In our house, it’s rare that we do anything so steeped in a tradition written down in rule such as actual French food. The precision and potential for blaspheming is high, and neither of us like to fail. All fears aside, much of French cuisine is indeed simple food that’s had tradition and rules imposed upon it from years of perfection. What’s to say the rules can’t be broken from time to time? I think this is especially the case when it’s something to simple and timeless as a Croque Madame, or a ham and cheese with an egg and some sauce.
Yes, that’s right. Go ahead and Google it. I dare you. A Croque Madame is simply a piece of bread with ham, (Swiss) cheese, bechamel sauce, and a hat – a fried egg (without the hat, it’s a Croque Monsieur; what proper lady would go gallivanting about without a hat?). All this goes under the broiler for a few minutes and then is served. It’s super simple to make, takes about five minutes, and only requires a bit of ham other than foods we tend to keep in the house. That and bread, which is where the “Faux” comes in in our recipe.
It happened quite by accident. We like to make as much as we can ourselves. It saves on ingredients (since we know everything we put into our food), it saves money (it’s rare that making it yourself is more expensive than buying processed), and it’s fun. Husband and child spend days making bread. Sometimes, I even get to help. Most weeks, husband will bake bread once or twice. We try to plan some meals, such as a Croque Madame, that will utilize the bread. Unfortunately, the last time we planned this, the bread went stale before Croque Madame night. The bread was pulverized into crumbs and left for another day.
But we still had Croque Madame to make and eat.
“We could do commando Croque Madame,” I said.
Husband pointed out this would leave bechamel all over the tray.
This is a point when plans fail.
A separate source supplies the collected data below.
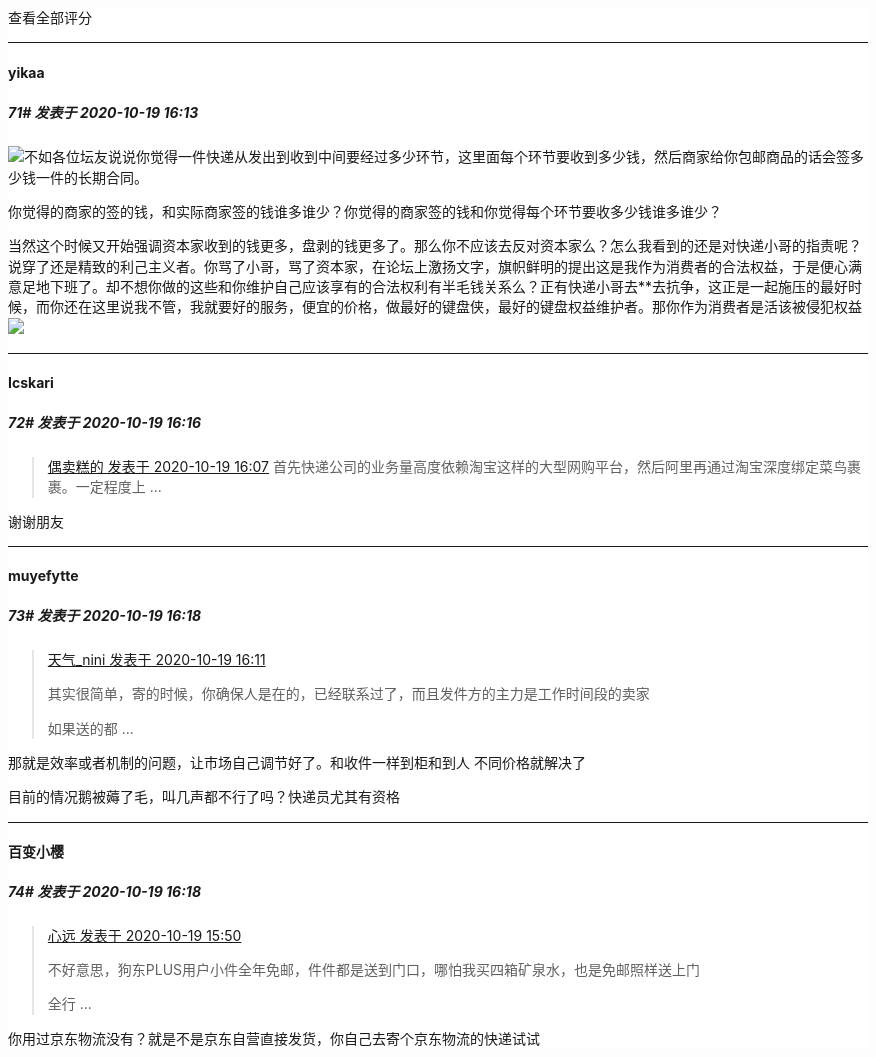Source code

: 
查看全部评分


-----

####  yikaa  
##### 71#       发表于 2020-10-19 16:13


<img src="https://static.saraba1st.com/image/smiley/face2017/009.gif" referrerpolicy="no-referrer">不如各位坛友说说你觉得一件快递从发出到收到中间要经过多少环节，这里面每个环节要收到多少钱，然后商家给你包邮商品的话会签多少钱一件的长期合同。

你觉得的商家的签的钱，和实际商家签的钱谁多谁少？你觉得的商家签的钱和你觉得每个环节要收多少钱谁多谁少？

当然这个时候又开始强调资本家收到的钱更多，盘剥的钱更多了。那么你不应该去反对资本家么？怎么我看到的还是对快递小哥的指责呢？说穿了还是精致的利己主义者。你骂了小哥，骂了资本家，在论坛上激扬文字，旗帜鲜明的提出这是我作为消费者的合法权益，于是便心满意足地下班了。却不想你做的这些和你维护自己应该享有的合法权利有半毛钱关系么？正有快递小哥去**去抗争，这正是一起施压的最好时候，而你还在这里说我不管，我就要好的服务，便宜的价格，做最好的键盘侠，最好的键盘权益维护者。那你作为消费者是活该被侵犯权益<img src="https://static.saraba1st.com/image/smiley/face2017/035.png" referrerpolicy="no-referrer">


-----

####  Icskari  
##### 72#       发表于 2020-10-19 16:16


<blockquote><a href="httphttps://bbs.saraba1st.com/2b/forum.php?mod=redirect&amp;goto=findpost&amp;pid=49090365&amp;ptid=1965838" target="_blank">偶卖糕的 发表于 2020-10-19 16:07</a>
首先快递公司的业务量高度依赖淘宝这样的大型网购平台，然后阿里再通过淘宝深度绑定菜鸟裹裹。一定程度上 ...</blockquote>
谢谢朋友


-----

####  muyefytte  
##### 73#       发表于 2020-10-19 16:18


<blockquote><a href="httphttps://bbs.saraba1st.com/2b/forum.php?mod=redirect&amp;goto=findpost&amp;pid=49090418&amp;ptid=1965838" target="_blank">天气_nini 发表于 2020-10-19 16:11</a>

其实很简单，寄的时候，你确保人是在的，已经联系过了，而且发件方的主力是工作时间段的卖家

如果送的都 ...</blockquote>
那就是效率或者机制的问题，让市场自己调节好了。和收件一样到柜和到人 不同价格就解决了


目前的情况鹅被薅了毛，叫几声都不行了吗？快递员尤其有资格


-----

####  百变小樱  
##### 74#       发表于 2020-10-19 16:18


<blockquote><a href="httphttps://bbs.saraba1st.com/2b/forum.php?mod=redirect&amp;goto=findpost&amp;pid=49090112&amp;ptid=1965838" target="_blank">心远 发表于 2020-10-19 15:50</a>

不好意思，狗东PLUS用户小件全年免邮，件件都是送到门口，哪怕我买四箱矿泉水，也是免邮照样送上门


全行 ...</blockquote>
你用过京东物流没有？就是不是京东自营直接发货，你自己去寄个京东物流的快递试试

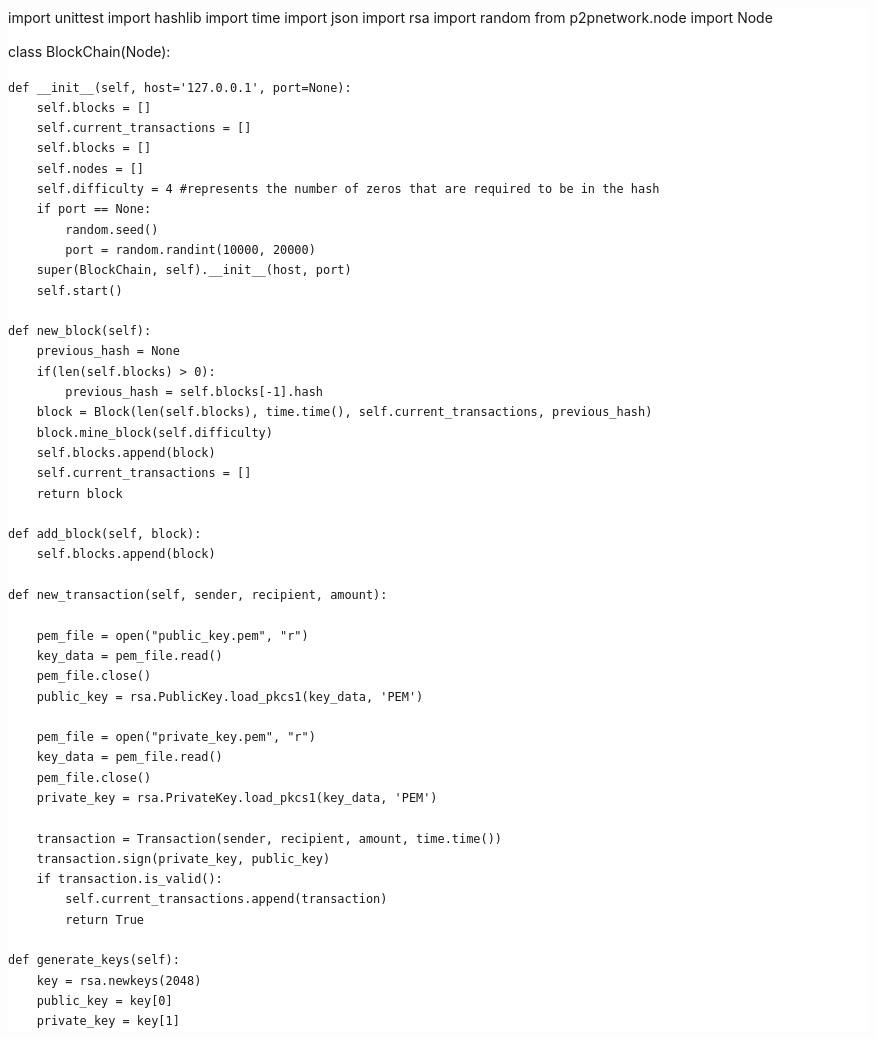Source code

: import unittest
import hashlib
import time
import json
import rsa
import random
from p2pnetwork.node import Node

class BlockChain(Node):

    def __init__(self, host='127.0.0.1', port=None):
        self.blocks = []
        self.current_transactions = []
        self.blocks = []
        self.nodes = []
        self.difficulty = 4 #represents the number of zeros that are required to be in the hash
        if port == None:
            random.seed()
            port = random.randint(10000, 20000)
        super(BlockChain, self).__init__(host, port)    
        self.start()

    def new_block(self):
        previous_hash = None
        if(len(self.blocks) > 0):
            previous_hash = self.blocks[-1].hash
        block = Block(len(self.blocks), time.time(), self.current_transactions, previous_hash)
        block.mine_block(self.difficulty)
        self.blocks.append(block)
        self.current_transactions = []
        return block

    def add_block(self, block):
        self.blocks.append(block)

    def new_transaction(self, sender, recipient, amount):

        pem_file = open("public_key.pem", "r")
        key_data = pem_file.read()
        pem_file.close()
        public_key = rsa.PublicKey.load_pkcs1(key_data, 'PEM')

        pem_file = open("private_key.pem", "r")
        key_data = pem_file.read()
        pem_file.close()
        private_key = rsa.PrivateKey.load_pkcs1(key_data, 'PEM')

        transaction = Transaction(sender, recipient, amount, time.time())
        transaction.sign(private_key, public_key)
        if transaction.is_valid():
            self.current_transactions.append(transaction)
            return True

    def generate_keys(self):
        key = rsa.newkeys(2048)
        public_key = key[0]
        private_key = key[1]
Sometimes, we’ll throw our hands up in the air and order a pizza. This night though, this night there was a stroke of genius.
“Polenta!” Husband and I both came to the same conclusion within seconds. We had plenty of polenta in the cupboard. And, it’s so easy to make, it added hardly any time. Husband got started on the polenta right away, then straight into the bechamel. He made extra bechamel to be turned into macaroni and cheese later in the week. We’re not big fans of spending a whole day in the kitchen to make meals for the month, but, we will kill two birds with one stone when we can.
So, here it is, a Faux Croque Madame, straight from the Justice kitchen.
Ham – a slice or two for each will do
Prepare the polenta. Spread it out on a cookie sheet lined with parchment paper or a silicon mat. Toss it under the broiler for a minute or so. Pull it out, and cut rings (we used a circle cookie cutter. You could do other fun shapes. I suppose this possibility is another reason to use polenta). The rest of the polenta was an addition to my lunches that week. Place the circles (or other shape) back on the lined cookie sheet (we didn’t change the liner. I suppose you could).
Prepare the bechemel
Fry an egg
Build your sandwich! Layer on the ham, cheese, egg, and sauce. Toss under the broiler for about five minutes. You’ll want your cheese to be melty and your sauce a bit set from the heat of the broiler. Top with the basil, and serve with mustard.